Il s’agit de la version imprimée d’une thèse soutenue à l’université de Potsdam en 2016, dirigée par Michael Epkenhans, historien de l’armée, en particulier de la marine. Un ouvrage imposant qui se compose de quatre grandes parties inégales, une introduction qui fait l’état des recherches et des méthodes, une discussion pour définir la notion d’»images de la guerre« (Kriegsbilder), un rappel de l’évolution de ces images de la fondation de l’Empire des Hohenzollern à la fin du Troisième Reich, puis l’étude proprement dite, soit 300 pages sur près de 500, sur l’évolution durant les quatre décennies d’existence de la République Fédérale d’Allemagne jusqu’à l’unification de 1990.
L’auteur, durant 13 ans membre de la Bundeswehr, dont il a fréquenté l’université après son baccalauréat, avait commencé en 2003 par un mémoire de master sur le souvenir de la bataille de Verdun. Ici, il ne s’agit pas de »souvenir«, mais de la »guerre dans les têtes«, comme »horizon d’attente« durant les années de la guerre froide. L’ouvrage se fonde sur une connaissance approfondie des sources écrites et aussi sur des interviews avec les acteurs encore vivants, notamment les »inspecteurs généraux« de la Bundeswehr: il s’agit bien des »images de la guerre« dans l’armée de la RFA – non pas dans ses gouvernements – mais la dépendance structurelle de la première par rapport aux seconds apparaît bien.
La notion large de »Kriegsbild«, propre à l’allemand (RFA et RDA) est jugée scientifique et distinguée de celle de »Militärdoktrin«, notion limitée aux opérations militaires, qui existe pourtant dans les autres langues. L’historique est édifiant et effrayant, qu’il s’agisse des guerres préventives réclamées (en vain) après 1871 par Helmuth von Moltke contre le danger de la guerre sur deux fronts ou de la guerre »à outrance« et de la stratégie offensive de ses successeurs (et peu soucieuse du droit international), image conservée et intensifiée par les militaires de la république de Weimar et du Troisième Reich, avec une efficacité continentale certaine (mais limitée, comme nous le savons) et une certaine impuissance aérienne (que l’auteur impute – est-ce vraiment la raison principale? – au décès accidentel de Walther Wever en 1936).

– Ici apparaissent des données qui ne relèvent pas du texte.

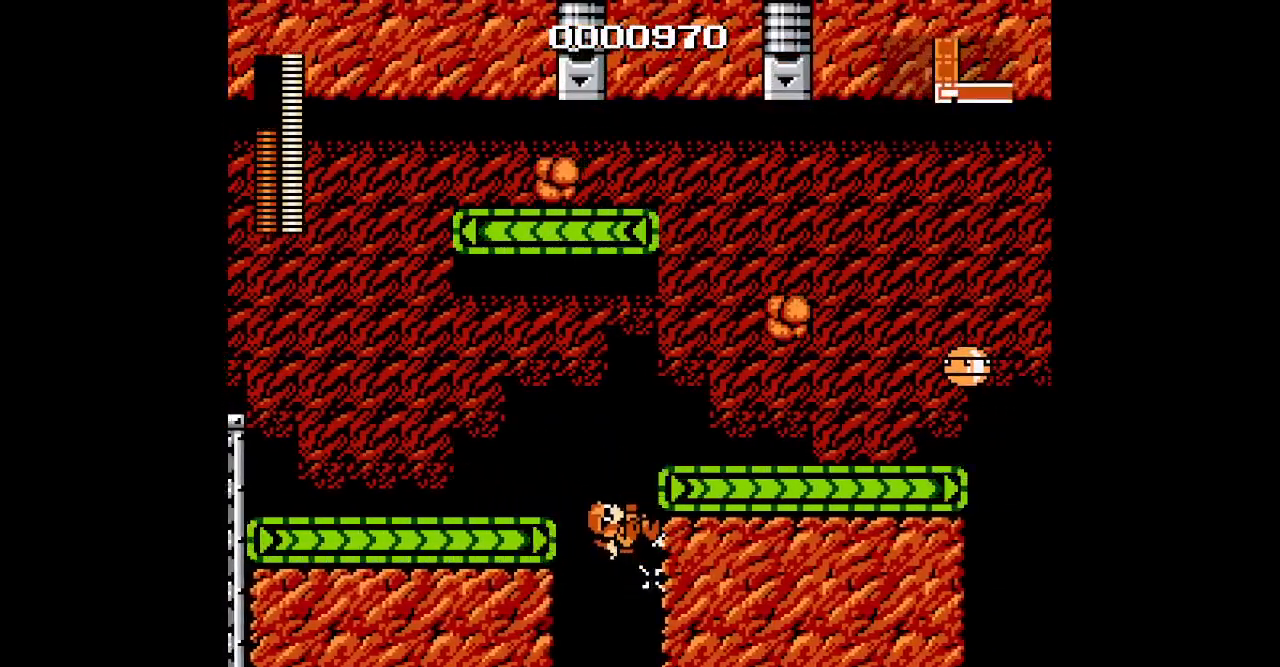
{"buttons": ["DPAD_RIGHT"], "events": []}
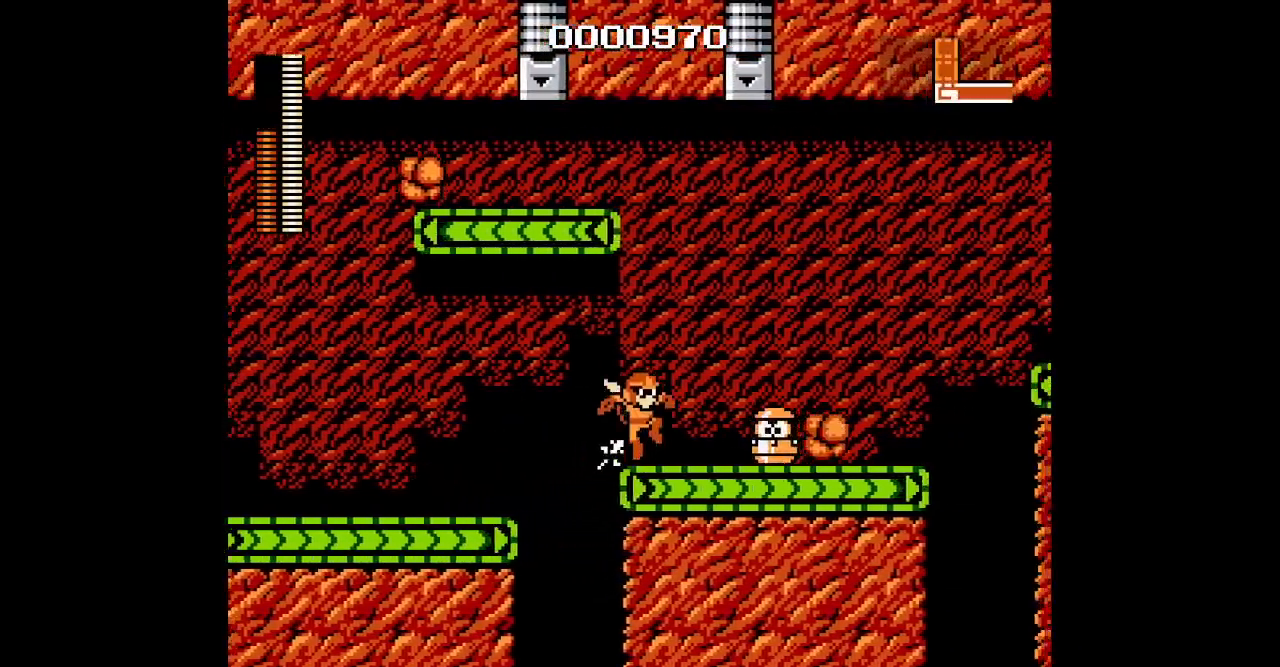
{"buttons": ["DPAD_RIGHT"], "events": [[117, "DPAD_RIGHT", "up"], [333, "DPAD_RIGHT", "down"]]}
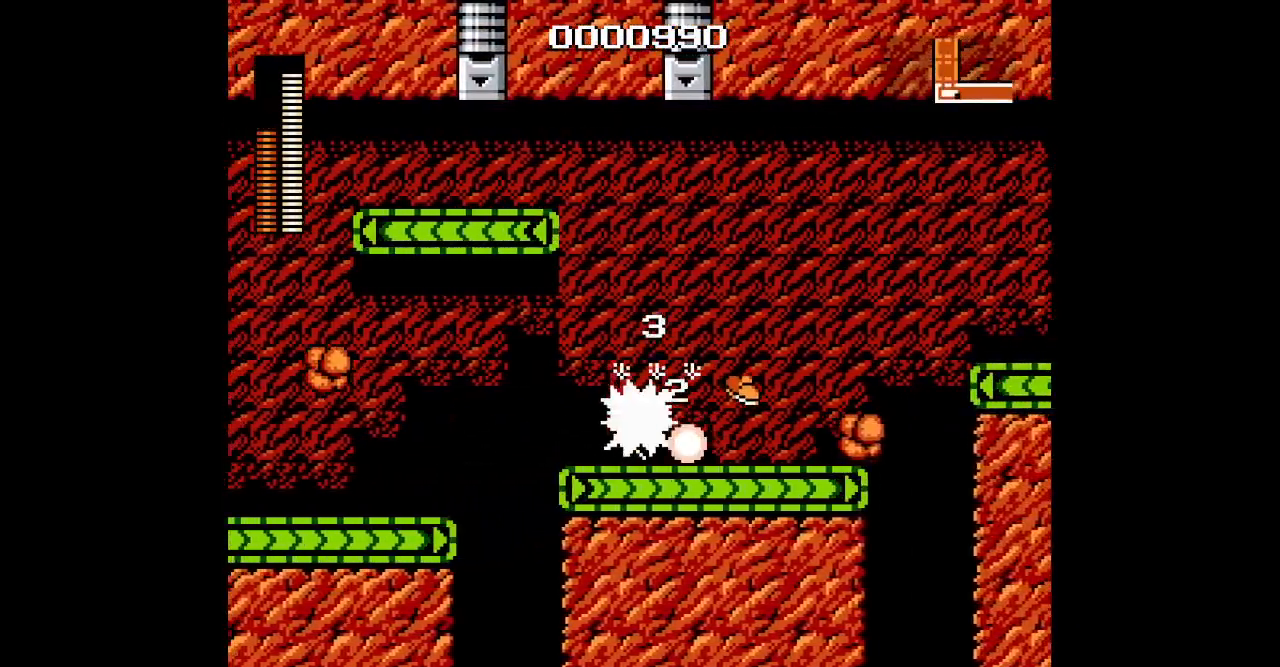
{"buttons": ["DPAD_RIGHT"], "events": []}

On comprend ici peut-être mieux l’absence d’une résistance populaire à l’invasion et à l’occupation en 1945 (à l’inverse de celle de nombreux pays occupés par l’Allemagne de 1870 à 1945), l’acharnement meurtrier et suicidaire des combattants allemands de l’armée et de la SS (et leur foi en l’Endsieg) relevant en grande partie d’une discipline militaire traditionnelle. Dès les années qui suivent la »catastrophe allemande« d’anciens hauts dignitaires de la Wehrmacht, par exemple le général Hans Speidel, conseiller militaire du chancelier Konrad Adenauer, prêtent à l’URSS l’intention d’engager une guerre préventive, qui ne fut pas engagée, malgré un rapport de forces favorable, mais qui justifia le réarmement de la RFA, dont le territoire et la population étaient en quelque sorte condamnés par la conception nord-américaine d’une guerre nucléaire aérienne. Il faut noter ici l’importance de la pensée de Wolf von Baudissin, qui, face au péril nucléaire, plaide pour une image plus différenciée et graduelle de la guerre et surtout pour une compétition pacifique des systèmes politiques.

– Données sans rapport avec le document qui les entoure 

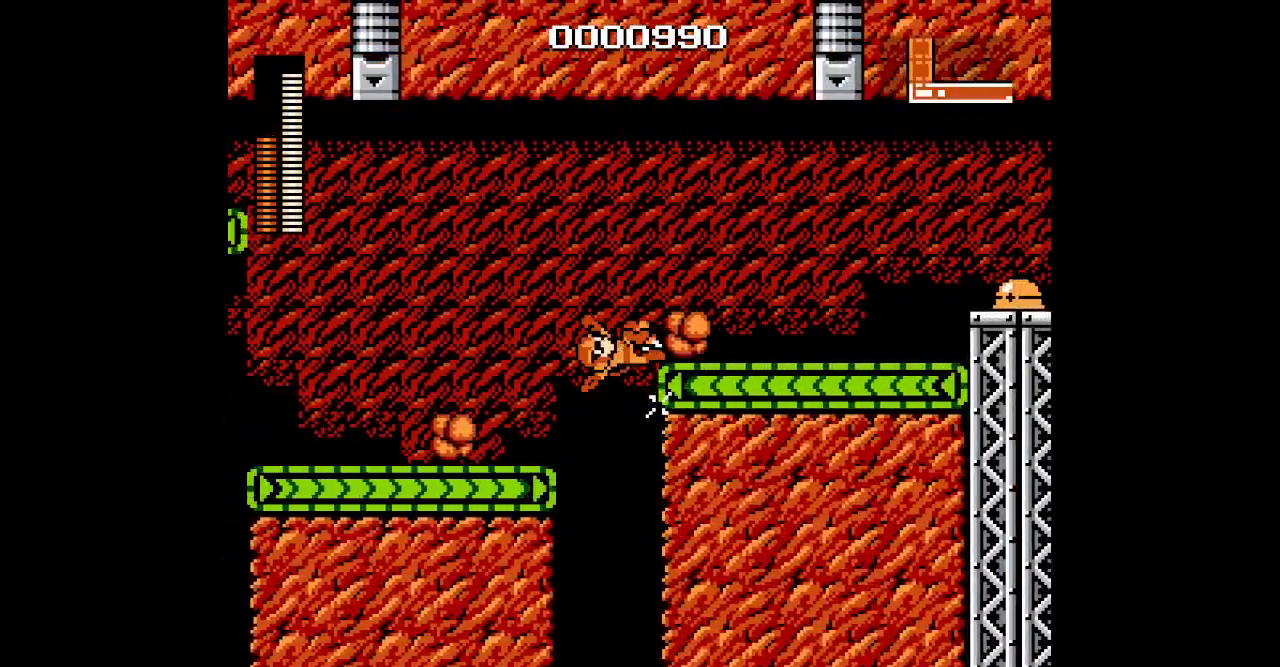
{"buttons": ["DPAD_RIGHT"], "events": []}
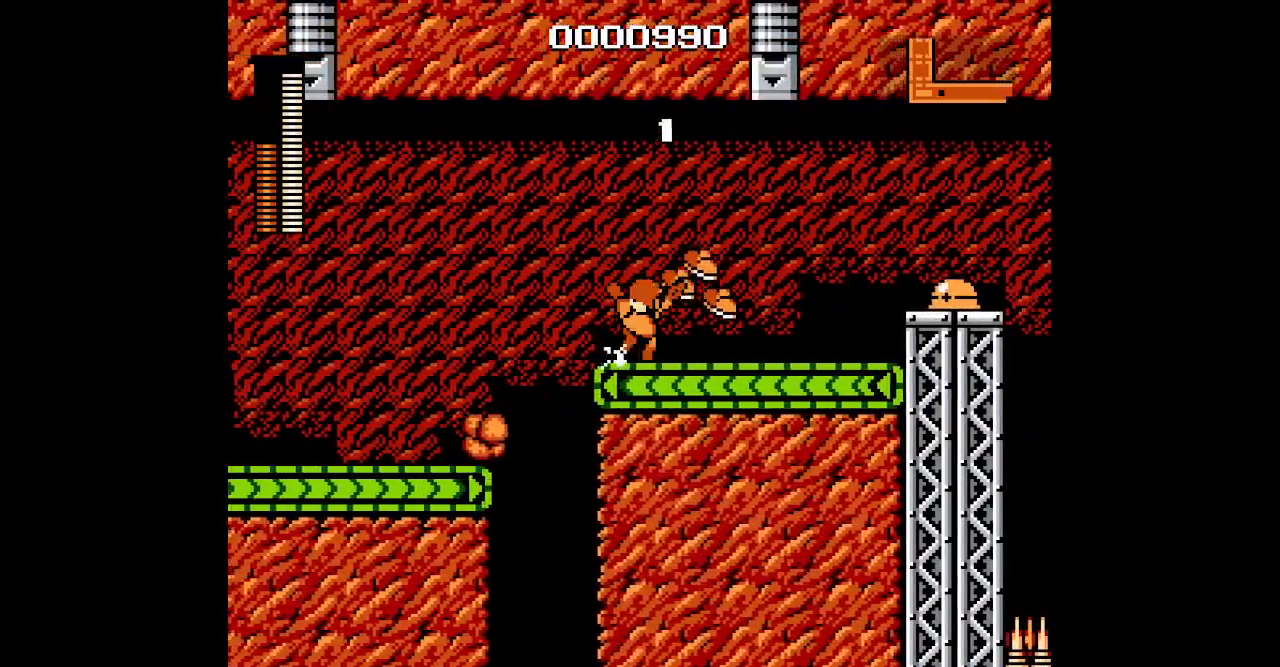
{"buttons": ["DPAD_RIGHT"], "events": []}
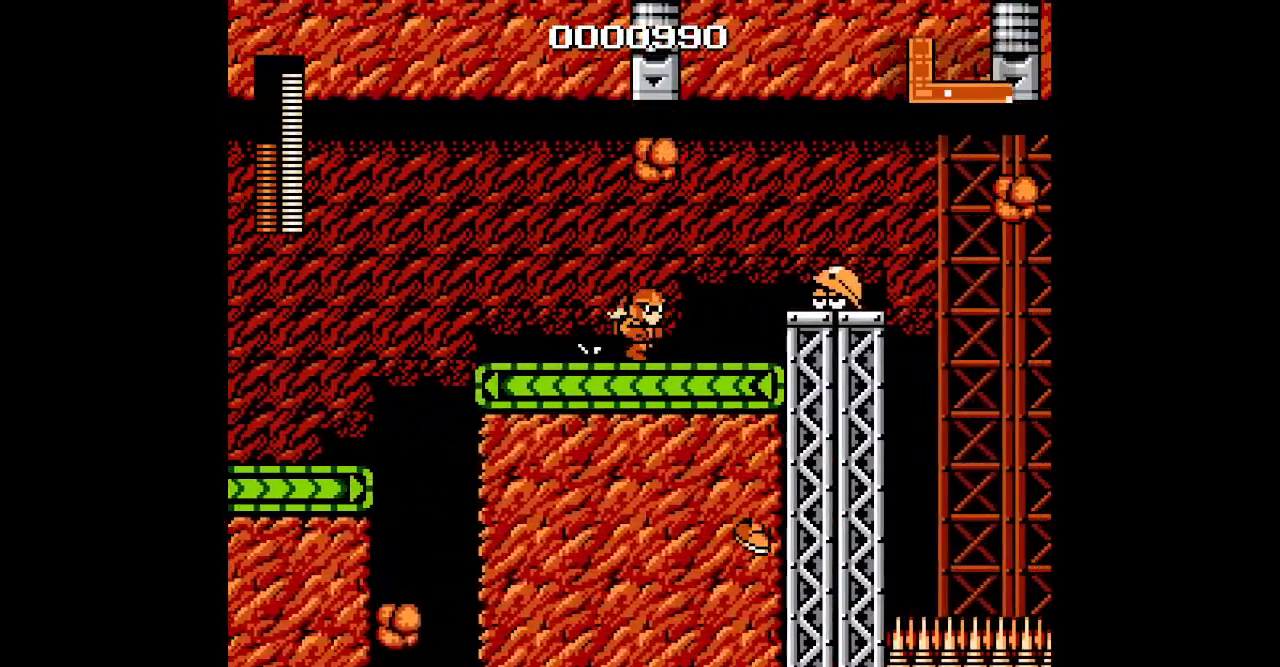
{"buttons": ["DPAD_RIGHT"], "events": []}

L’idée d’une »guerre limitée« (et d’une réponse flexible) fait son chemin dans les années 1960 et, à l’époque de l’Ostpolitik et de la détente, celle d’un retour à la guerre conventionnelle, la dissuasion rendant une guerre nucléaire improbable. En conclusion, l’auteur forme le vœu d’une étude de l’histoire des idées relative à la guerre au sens large (politique, mental, technique, etc.) du terme dans les différentes alliances et nations. Une étude très bien documentée, centrée sur la pensée militaire allemande, ce qui implique, de la part du lecteur, une bonne connaissance de l’histoire politique de la RFA qui est mentionnée, en passant, sans être vraiment rappelée.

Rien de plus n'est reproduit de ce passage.